PROMPT: Copy each line below that contains "with".

INPUT FOR THIS TASK:
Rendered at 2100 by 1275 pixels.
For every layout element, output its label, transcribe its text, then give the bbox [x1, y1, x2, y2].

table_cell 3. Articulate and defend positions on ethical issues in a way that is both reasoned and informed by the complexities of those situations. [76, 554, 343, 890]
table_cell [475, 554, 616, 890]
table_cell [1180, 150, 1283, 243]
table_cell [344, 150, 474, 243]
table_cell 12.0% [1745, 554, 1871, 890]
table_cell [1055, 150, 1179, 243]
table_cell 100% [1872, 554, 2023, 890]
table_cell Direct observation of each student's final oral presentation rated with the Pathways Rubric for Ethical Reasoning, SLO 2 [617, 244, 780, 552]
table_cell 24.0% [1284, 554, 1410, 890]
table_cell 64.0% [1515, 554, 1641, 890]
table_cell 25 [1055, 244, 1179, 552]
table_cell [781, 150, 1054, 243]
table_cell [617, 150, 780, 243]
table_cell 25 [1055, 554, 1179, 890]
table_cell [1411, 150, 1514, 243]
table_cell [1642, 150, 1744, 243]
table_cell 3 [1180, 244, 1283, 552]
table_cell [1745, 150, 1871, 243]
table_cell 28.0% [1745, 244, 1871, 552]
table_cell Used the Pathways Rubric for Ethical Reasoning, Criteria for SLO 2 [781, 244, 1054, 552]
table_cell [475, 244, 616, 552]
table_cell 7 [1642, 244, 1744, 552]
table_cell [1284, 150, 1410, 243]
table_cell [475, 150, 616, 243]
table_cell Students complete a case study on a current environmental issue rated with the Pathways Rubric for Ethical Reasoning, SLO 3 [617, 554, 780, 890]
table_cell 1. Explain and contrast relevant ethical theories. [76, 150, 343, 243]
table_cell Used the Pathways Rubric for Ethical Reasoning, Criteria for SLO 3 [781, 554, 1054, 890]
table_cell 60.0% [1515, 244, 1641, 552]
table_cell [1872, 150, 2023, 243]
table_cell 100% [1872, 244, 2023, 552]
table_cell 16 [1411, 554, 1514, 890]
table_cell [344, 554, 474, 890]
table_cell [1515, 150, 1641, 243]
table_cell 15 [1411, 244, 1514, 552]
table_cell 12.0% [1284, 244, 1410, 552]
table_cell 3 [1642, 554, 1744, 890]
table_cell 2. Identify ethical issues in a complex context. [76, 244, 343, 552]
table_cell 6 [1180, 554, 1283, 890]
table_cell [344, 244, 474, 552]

ANSWER FOR THIS EXERCISE:
table_cell Direct observation of each student's final oral presentation rated with the Pathways Rubric for Ethical Reasoning, SLO 2 [617, 244, 780, 552]
table_cell Students complete a case study on a current environmental issue rated with the Pathways Rubric for Ethical Reasoning, SLO 3 [617, 554, 780, 890]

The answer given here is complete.